Reflections on Aging
My talented neighbor, Steven Mosborg, captures reflections better than most…
Ever have one of those flashes of insight that make you wonder how you lived until today without figuring it out before?
I’ve been having an alarming number of those lately, and I’m chalking it up to my relatively newly achieved well-seasoned age. As said by one of our founding fathers Ben Franklin ““Life's tragedy is that we get old too soon and wise too late.”
At this point, I’m just grateful that I’ve achieved enough age to begin gleaning a smattering of wisdom, or at least I’ve become old enough to figure a few things out.
This week, I figured out that I share the same age decade with the man to whom I have been married for more than 44 years for exactly one and a half years every decade. And what does that awkward sentence mean? It means that when I finally reached the age of 30, he was still in his 30s for another year and a half. Same with 40, and then 50, and well, you get the idea.
So this year, it was somehow shocking to realize that we would only share our 70s for another year before one of us moves into the next decade of age. I mean, it is also somewhat shocking to realize we’re both IN our 70s, but that’s feeling more and more like a gift at this point.
How did time move so fast? And how do we have fully adult children engaged in their fully adult lives who are nearly absolutely autonomous on their own?

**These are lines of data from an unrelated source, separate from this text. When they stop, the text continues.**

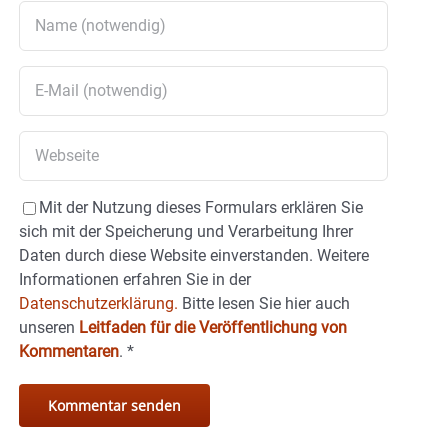
Mit der Nutzung dieses Formulars erklären Sie
sich mit der Speicherung und Verarbeitung Ihrer
Daten durch diese Website einverstanden. Weitere
Informationen erfahren Sie in der
Datenschutzerklärung.
Bitte lesen Sie hier auch
unseren
Leitfaden für die Veröffentlichung von
Kommentaren
.
*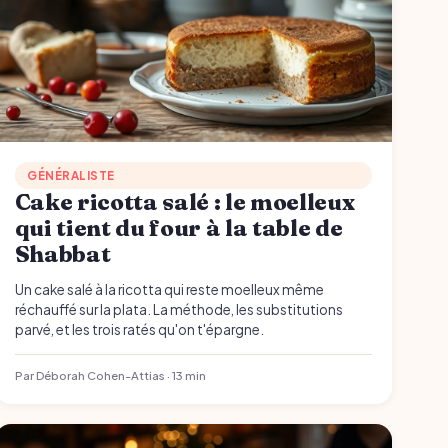
GÉNÉRALISTE
Cake ricotta salé : le moelleux
qui tient du four à la table de
Shabbat
Un cake salé à la ricotta qui reste moelleux même
réchauffé sur la plata. La méthode, les substitutions
parvé, et les trois ratés qu'on t'épargne.
Par Déborah Cohen-Attias · 13 min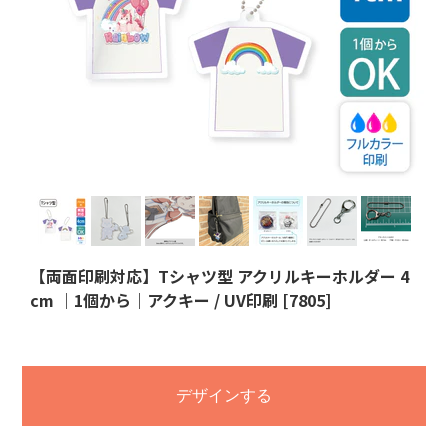
【両面印刷対応】Tシャツ型 アクリルキーホルダー 4
cm ｜1個から｜アクキー / UV印刷 [7805]
デザインする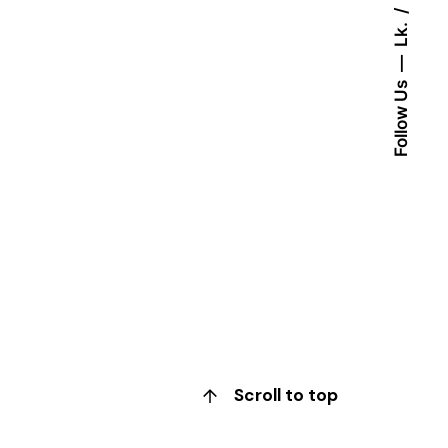
Lk.
Follow Us
Scroll to top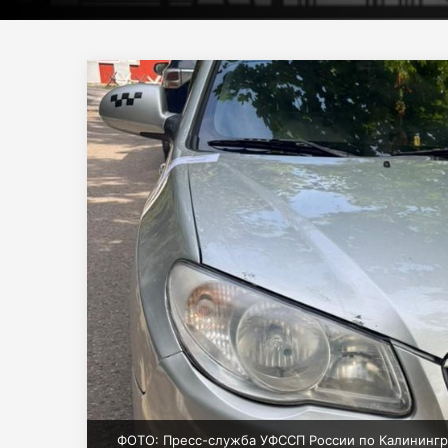
ФОТО: Пресс-служба УФССП России по Калинингр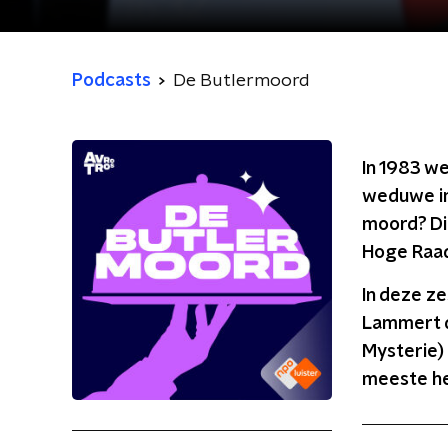
Podcasts
De Butlermoord
In 1983 we
weduwe in
moord? Dic
Hoge Raad 
In deze ze
Lammert d
Mysterie)
meeste he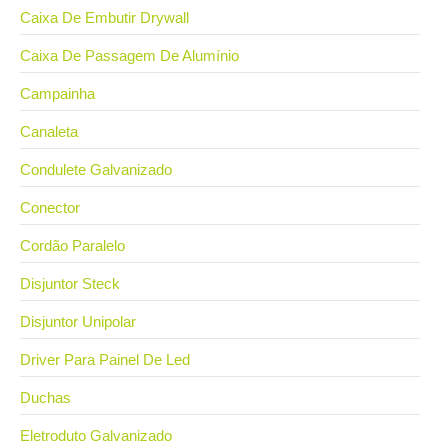
Caixa De Embutir Drywall
Caixa De Passagem De Alumínio
Campainha
Canaleta
Condulete Galvanizado
Conector
Cordão Paralelo
Disjuntor Steck
Disjuntor Unipolar
Driver Para Painel De Led
Duchas
Eletroduto Galvanizado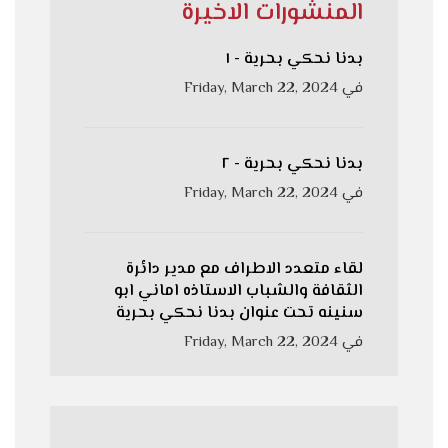
المنشورات الاخيرة
بدنا نحكي بحرية - ١
في
Friday, March 22, 2024
بدنا نحكي بحرية - ٢
في
Friday, March 22, 2024
لقاء متعدد الاطراف مع مدير دائرة
الثقافة والشباب الاستاذه اماني ابو
سنينه تحت عنوان بدنا نحكي بحرية
في
Friday, March 22, 2024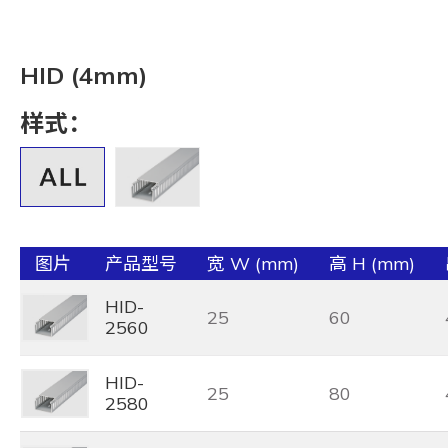
HID (4mm)
样式：
图片
产品型号
宽 W (mm)
高 H (mm)
HID-
25
60
2560
HID-
25
80
2580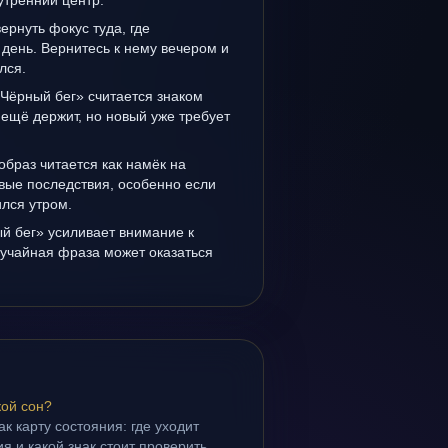
утренний центр.
вернуть фокус туда, где
день. Вернитесь к нему вечером и
лся.
Чёрный бег» считается знаком
ещё держит, но новый уже требует
образ читается как намёк на
вые последствия, особенно если
лся утром.
й бег» усиливает внимание к
лучайная фраза может оказаться
кой сон?
ак карту состояния: где уходит
я и какой знак стоит проверить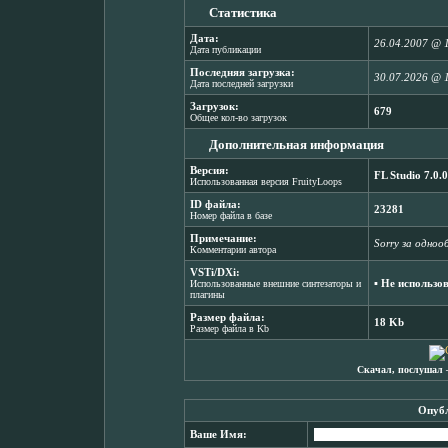
Статистика
Дата:
26.04.2007 @ 
Дата публикации
Последняя загрузка:
30.07.2026 @ 
Дата последней загрузки
Загрузок:
679
Общее кол-во загрузок
Дополнительная информация
Версия:
FL Studio 7.0.0
Использованная версия FruityLoops
ID файла:
23281
Номер файла в базе
Примечание:
Sorry за одно
Комментарии автора
VSTi/DXi:
▪ Не использо
Использованные внешние синтезаторы и
плагины
Размер файла:
18 Kb
Размер файла в Kb
Скачал, послушал 
Опубл
Ваше Имя:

And that brings up another batch of insights that have been occurring with surprising frequency - those that make me realize that my mom, surprisingly, was right.
Mom was a complicated woman who left too soon. She was gone before I turned 23, so my memory of “Momisms” goes way back.
She always said that she couldn’t believe I was in high school because she sometimes felt she was still in her teens. That statement always stopped me for a second, as I looked at her freshly retinted red hair and thought, “Really, Mom?”
When they drove to North Carolina to drop me off for my first year of college, she was enthralled with the Wake Forest campus. In her earnest and eager way, she was making friends with other parents with the opening line of, “Can you believe our children are old enough for college?”
It was somewhat horrifying to my 18 year old self, but she got a laugh from other parents, so I didn’t interfere with her efforts.
And now, here I am surprised that my grown daughter is old enough to go to a professional conference out of state without me, and that my son and his family are old enough to fly across the country to gather with their delightful in-laws. Now it’s me, saying to Jacques, “Can you believe our children are old enough to travel without us?”